The heatsink is a finned aluminium affair that covers the four memory chips on the face of the card, but it leaves the memory on the back of the card uncovered. It would be unfair to call the fan loud, but it seems to be louder than necessary as it spins rather fast and keeps the X1550 very cool.

We tested the graphics cards on an Asus P5N32-E SLI motherboard with an Intel Core 2 Duo QX6700 processor, 2GB of Corsair memory and a WD740 Raptor hard drive, using Catalyst 7.1 for the ATI cards and Forceware 93.71 for the 7300GT. ATI cards? Yes indeed, because we dug out an Asus EAX1300Pro from the review kit on the shelf, which currently retails for the same £45 as the Sapphire X1550 while, we imagine, stocks last.

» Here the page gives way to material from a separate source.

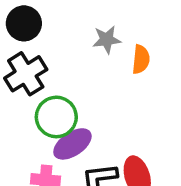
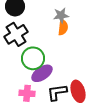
orange semicircle: (141, 59) -> (63, 27), moved

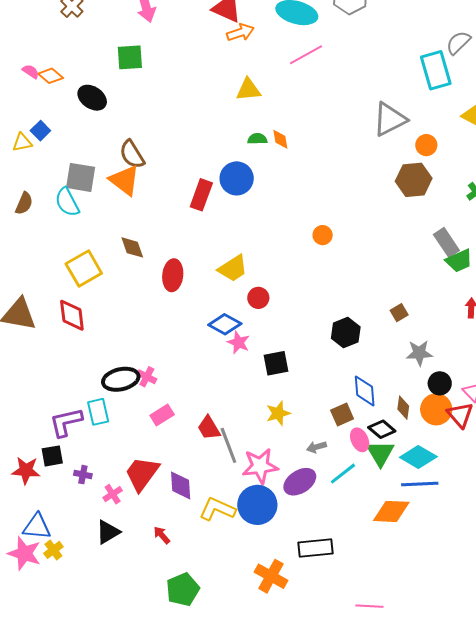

The EAX1300Pro was an unpleasant piece of hardware that suffered from terrible artefacts when it was under load. While its test results don’t look too shoddy it is completely beyond the pale when it comes to gaming. The 7300GT had the edge on the X1550 in all of our tests but the difference wasn’t too noticeable on screen. You can use either graphics cards to play intensive games such as Far Cry and FEAR with good quality and at decent resolution, and there is no doubt that both cards fully support Windows Vista Premium.

3DMark06
Sapphire Radeon X1550 - 3DMark06 Test

We found that the X1550 could be overclocked from 550/800MHz to 640/920MHz which boosted performance by 15 per cent. At 650/936MHz the image quality deteriorated. The 7300GT could be overclocked to raise performance by ten per cent so the gap is somewhat narrower than it appears however the 7300GT remains the faster of the two chips.

Far Cry
Sapphire Radeon X1550 - Far Cry Test

The Sapphire X1300 XT with DDR 3 memory that we mentioned earlier was tested some time ago on a different test PC so we haven’t included the test results. However, one figure jumps off the page: the 3DMark06 score of 2,529. That eclipses either of these DDR 2 cards, so the key point about the X1550 is that it delivers satisfactory performance at an incredibly low price. If you were choosing a graphics card for gaming then it’s a safe bet that you would choose neither of these options, but that misses the point entirely. On this showing the Radeon X1550 is the cheapest proper graphics card that money can buy, and for the time being Sapphire and AMD can consider it’s a job well done.

F.E.A.R.
Sapphire Radeon X1550 - FEAR Test

Verdict

Sapphire has done a fine job delivering a DirectX 9.0c graphics card for £45 and the fact of the matter is that the Radeon X1550 is far more relevant to the man in the street than the long-awaited R600 will ever manage.